Given records.
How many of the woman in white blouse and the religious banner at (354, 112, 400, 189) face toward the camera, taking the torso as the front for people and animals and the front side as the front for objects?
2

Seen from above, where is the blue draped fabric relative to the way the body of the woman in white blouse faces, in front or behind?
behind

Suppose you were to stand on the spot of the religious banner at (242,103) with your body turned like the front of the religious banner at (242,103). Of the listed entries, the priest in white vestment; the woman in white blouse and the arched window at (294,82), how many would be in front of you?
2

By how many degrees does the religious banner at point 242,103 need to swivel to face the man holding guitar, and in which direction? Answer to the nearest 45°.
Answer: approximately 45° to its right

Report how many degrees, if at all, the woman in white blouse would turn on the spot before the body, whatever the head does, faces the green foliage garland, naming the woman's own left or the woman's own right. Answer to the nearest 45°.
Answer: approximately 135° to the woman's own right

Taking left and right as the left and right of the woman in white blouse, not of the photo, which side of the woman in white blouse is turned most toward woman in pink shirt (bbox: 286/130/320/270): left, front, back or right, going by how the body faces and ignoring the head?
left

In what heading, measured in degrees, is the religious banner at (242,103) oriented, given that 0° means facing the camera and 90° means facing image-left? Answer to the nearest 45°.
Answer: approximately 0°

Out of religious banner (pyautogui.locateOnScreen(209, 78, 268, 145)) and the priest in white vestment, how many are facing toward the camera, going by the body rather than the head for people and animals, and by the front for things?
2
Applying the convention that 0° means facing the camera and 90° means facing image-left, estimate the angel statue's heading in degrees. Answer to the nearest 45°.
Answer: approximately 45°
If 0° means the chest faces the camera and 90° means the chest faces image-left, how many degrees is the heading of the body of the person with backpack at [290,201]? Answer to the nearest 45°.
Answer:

--

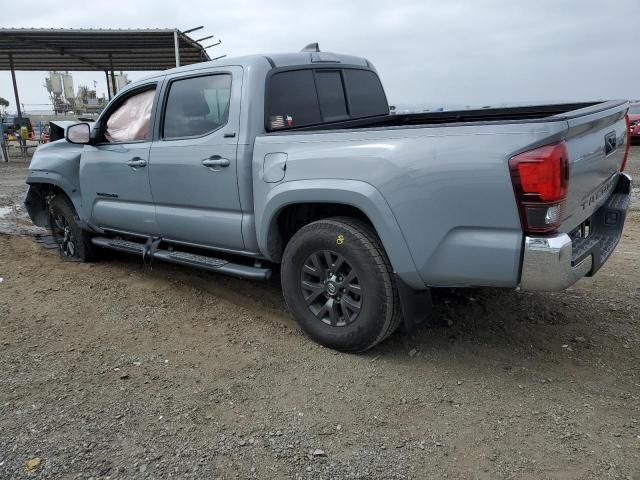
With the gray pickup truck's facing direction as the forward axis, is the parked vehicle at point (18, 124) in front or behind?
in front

Task requirements.
Tally the lines of the material above that contain the string "behind", matching case exactly, and reply with the number alone.

Result of this task.
3